-- Work request --
A faithful copy of the data below is required, leaving out every picture.

-- Dataset extract --

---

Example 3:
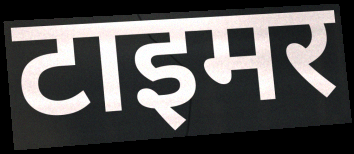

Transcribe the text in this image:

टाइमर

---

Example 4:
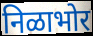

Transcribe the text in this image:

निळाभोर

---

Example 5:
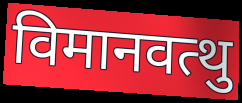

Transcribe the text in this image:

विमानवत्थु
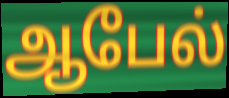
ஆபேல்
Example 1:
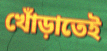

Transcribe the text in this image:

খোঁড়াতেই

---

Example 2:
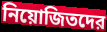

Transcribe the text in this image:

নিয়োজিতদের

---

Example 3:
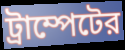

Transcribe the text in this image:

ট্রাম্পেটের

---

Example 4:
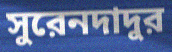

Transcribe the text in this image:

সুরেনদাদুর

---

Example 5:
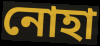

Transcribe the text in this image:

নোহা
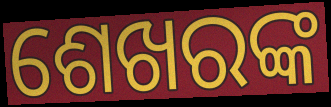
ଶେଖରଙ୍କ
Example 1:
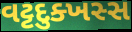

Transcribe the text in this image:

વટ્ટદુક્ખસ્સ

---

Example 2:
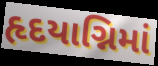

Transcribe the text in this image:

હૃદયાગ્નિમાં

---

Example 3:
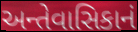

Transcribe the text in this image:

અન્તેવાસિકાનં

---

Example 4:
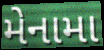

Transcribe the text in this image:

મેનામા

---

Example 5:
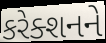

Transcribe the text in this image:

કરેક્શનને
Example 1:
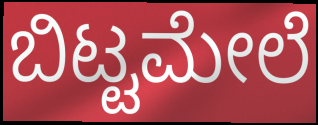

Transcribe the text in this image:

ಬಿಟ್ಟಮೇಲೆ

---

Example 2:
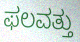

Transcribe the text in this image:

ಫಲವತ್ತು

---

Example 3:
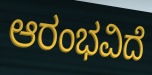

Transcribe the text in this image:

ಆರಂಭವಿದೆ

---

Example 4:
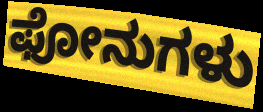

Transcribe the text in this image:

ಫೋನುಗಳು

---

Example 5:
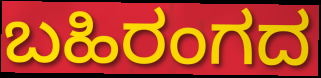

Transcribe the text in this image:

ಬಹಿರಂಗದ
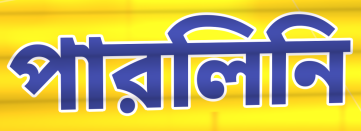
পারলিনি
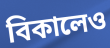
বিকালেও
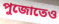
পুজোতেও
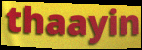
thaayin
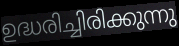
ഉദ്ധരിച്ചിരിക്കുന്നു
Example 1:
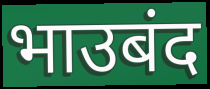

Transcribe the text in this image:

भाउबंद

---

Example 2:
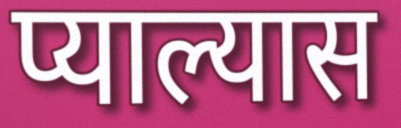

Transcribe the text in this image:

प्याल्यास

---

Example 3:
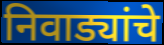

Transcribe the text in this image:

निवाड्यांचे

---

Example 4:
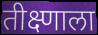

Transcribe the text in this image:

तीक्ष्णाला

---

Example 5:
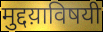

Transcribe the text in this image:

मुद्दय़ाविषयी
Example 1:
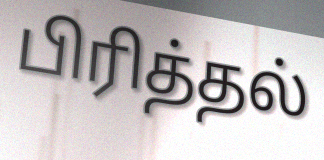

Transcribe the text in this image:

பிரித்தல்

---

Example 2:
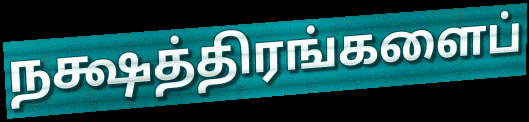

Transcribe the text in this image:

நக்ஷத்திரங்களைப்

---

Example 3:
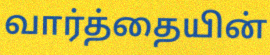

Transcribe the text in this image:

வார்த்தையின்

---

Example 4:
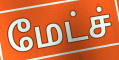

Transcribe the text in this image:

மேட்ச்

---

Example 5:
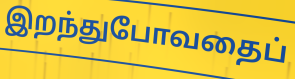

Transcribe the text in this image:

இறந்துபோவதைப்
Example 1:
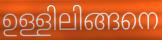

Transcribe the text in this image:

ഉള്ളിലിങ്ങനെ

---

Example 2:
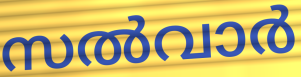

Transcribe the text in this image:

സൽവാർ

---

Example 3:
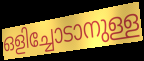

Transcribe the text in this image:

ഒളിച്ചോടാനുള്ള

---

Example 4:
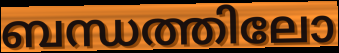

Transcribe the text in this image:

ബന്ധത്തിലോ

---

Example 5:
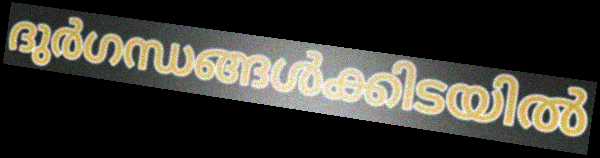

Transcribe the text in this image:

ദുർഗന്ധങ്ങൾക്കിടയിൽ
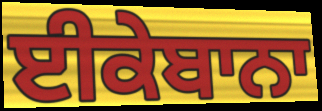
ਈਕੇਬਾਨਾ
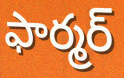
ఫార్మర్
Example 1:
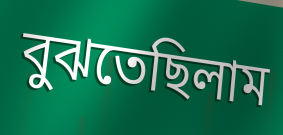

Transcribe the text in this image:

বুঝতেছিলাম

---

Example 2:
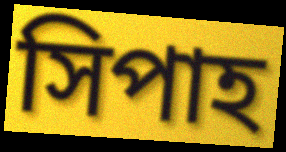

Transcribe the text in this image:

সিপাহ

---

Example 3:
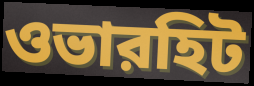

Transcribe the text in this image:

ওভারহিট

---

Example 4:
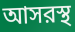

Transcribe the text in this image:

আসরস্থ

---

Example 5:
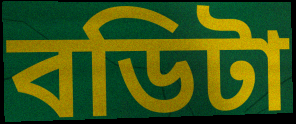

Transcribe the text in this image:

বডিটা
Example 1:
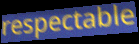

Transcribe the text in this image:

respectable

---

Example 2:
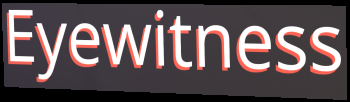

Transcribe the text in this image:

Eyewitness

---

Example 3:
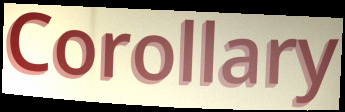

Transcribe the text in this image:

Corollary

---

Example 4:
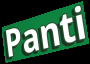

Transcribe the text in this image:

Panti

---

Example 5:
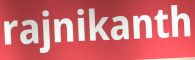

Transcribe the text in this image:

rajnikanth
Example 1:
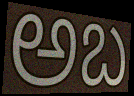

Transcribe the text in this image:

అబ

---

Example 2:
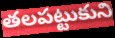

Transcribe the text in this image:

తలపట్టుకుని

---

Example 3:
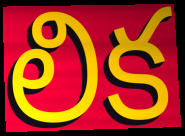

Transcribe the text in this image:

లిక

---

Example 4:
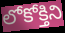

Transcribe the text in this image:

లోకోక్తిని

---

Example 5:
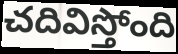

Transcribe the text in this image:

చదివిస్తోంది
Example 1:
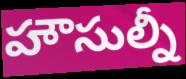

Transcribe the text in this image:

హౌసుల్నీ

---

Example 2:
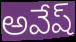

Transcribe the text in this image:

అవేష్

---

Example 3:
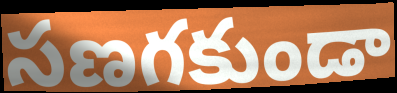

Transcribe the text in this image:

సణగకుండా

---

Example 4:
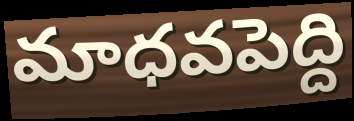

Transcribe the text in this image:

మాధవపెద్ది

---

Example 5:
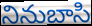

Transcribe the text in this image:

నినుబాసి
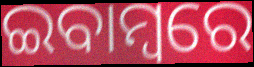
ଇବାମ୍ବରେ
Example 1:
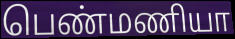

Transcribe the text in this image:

-- Result for this task --
---

Example 3:

Transcribe the text in this image:

टाइमर

---

Example 4:

Transcribe the text in this image:

निळाभोर

---

Example 5:

Transcribe the text in this image:

विमानवत्थु
ஆபேல்
Example 1:

Transcribe the text in this image:

খোঁড়াতেই

---

Example 2:

Transcribe the text in this image:

নিয়োজিতদের

---

Example 3:

Transcribe the text in this image:

ট্রাম্পেটের

---

Example 4:

Transcribe the text in this image:

সুরেনদাদুর

---

Example 5:

Transcribe the text in this image:

নোহা
ଶେଖରଙ୍କ
Example 1:

Transcribe the text in this image:

વટ્ટદુક્ખસ્સ

---

Example 2:

Transcribe the text in this image:

હૃદયાગ્નિમાં

---

Example 3:

Transcribe the text in this image:

અન્તેવાસિકાનં

---

Example 4:

Transcribe the text in this image:

મેનામા

---

Example 5:

Transcribe the text in this image:

કરેક્શનને
Example 1:

Transcribe the text in this image:

ಬಿಟ್ಟಮೇಲೆ

---

Example 2:

Transcribe the text in this image:

ಫಲವತ್ತು

---

Example 3:

Transcribe the text in this image:

ಆರಂಭವಿದೆ

---

Example 4:

Transcribe the text in this image:

ಫೋನುಗಳು

---

Example 5:

Transcribe the text in this image:

ಬಹಿರಂಗದ
পারলিনি
বিকালেও
পুজোতেও
thaayin
ഉദ്ധരിച്ചിരിക്കുന്നു
Example 1:

Transcribe the text in this image:

भाउबंद

---

Example 2:

Transcribe the text in this image:

प्याल्यास

---

Example 3:

Transcribe the text in this image:

निवाड्यांचे

---

Example 4:

Transcribe the text in this image:

तीक्ष्णाला

---

Example 5:

Transcribe the text in this image:

मुद्दय़ाविषयी
Example 1:

Transcribe the text in this image:

பிரித்தல்

---

Example 2:

Transcribe the text in this image:

நக்ஷத்திரங்களைப்

---

Example 3:

Transcribe the text in this image:

வார்த்தையின்

---

Example 4:

Transcribe the text in this image:

மேட்ச்

---

Example 5:

Transcribe the text in this image:

இறந்துபோவதைப்
Example 1:

Transcribe the text in this image:

ഉള്ളിലിങ്ങനെ

---

Example 2:

Transcribe the text in this image:

സൽവാർ

---

Example 3:

Transcribe the text in this image:

ഒളിച്ചോടാനുള്ള

---

Example 4:

Transcribe the text in this image:

ബന്ധത്തിലോ

---

Example 5:

Transcribe the text in this image:

ദുർഗന്ധങ്ങൾക്കിടയിൽ
ਈਕੇਬਾਨਾ
ఫార్మర్
Example 1:

Transcribe the text in this image:

বুঝতেছিলাম

---

Example 2:

Transcribe the text in this image:

সিপাহ

---

Example 3:

Transcribe the text in this image:

ওভারহিট

---

Example 4:

Transcribe the text in this image:

আসরস্থ

---

Example 5:

Transcribe the text in this image:

বডিটা
Example 1:

Transcribe the text in this image:

respectable

---

Example 2:

Transcribe the text in this image:

Eyewitness

---

Example 3:

Transcribe the text in this image:

Corollary

---

Example 4:

Transcribe the text in this image:

Panti

---

Example 5:

Transcribe the text in this image:

rajnikanth
Example 1:

Transcribe the text in this image:

అబ

---

Example 2:

Transcribe the text in this image:

తలపట్టుకుని

---

Example 3:

Transcribe the text in this image:

లిక

---

Example 4:

Transcribe the text in this image:

లోకోక్తిని

---

Example 5:

Transcribe the text in this image:

చదివిస్తోంది
Example 1:

Transcribe the text in this image:

హౌసుల్నీ

---

Example 2:

Transcribe the text in this image:

అవేష్

---

Example 3:

Transcribe the text in this image:

సణగకుండా

---

Example 4:

Transcribe the text in this image:

మాధవపెద్ది

---

Example 5:

Transcribe the text in this image:

నినుబాసి
ଇବାମ୍ବରେ
Example 1:

Transcribe the text in this image:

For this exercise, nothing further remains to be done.